■ **Try it**:
Convert the lines below into a numbered list, from the line with "женный домик. Централь" to the line with "Весь каталог", both included. Leave out any blank lines.

Source data:
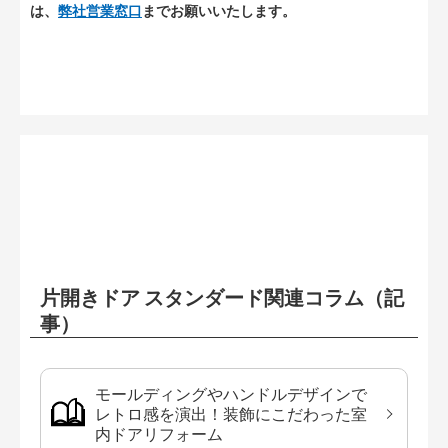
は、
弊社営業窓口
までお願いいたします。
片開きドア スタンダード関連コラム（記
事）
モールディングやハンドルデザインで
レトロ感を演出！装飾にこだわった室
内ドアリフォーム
==
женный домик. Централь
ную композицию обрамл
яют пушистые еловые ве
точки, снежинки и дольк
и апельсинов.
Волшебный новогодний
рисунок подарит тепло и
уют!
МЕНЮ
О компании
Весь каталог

■ **Expected answer**:
1. женный домик. Централь
2. ную композицию обрамл
3. яют пушистые еловые ве
4. точки, снежинки и дольк
5. и апельсинов.
6. Волшебный новогодний
7. рисунок подарит тепло и
8. уют!
9. МЕНЮ
10. О компании
11. Весь каталог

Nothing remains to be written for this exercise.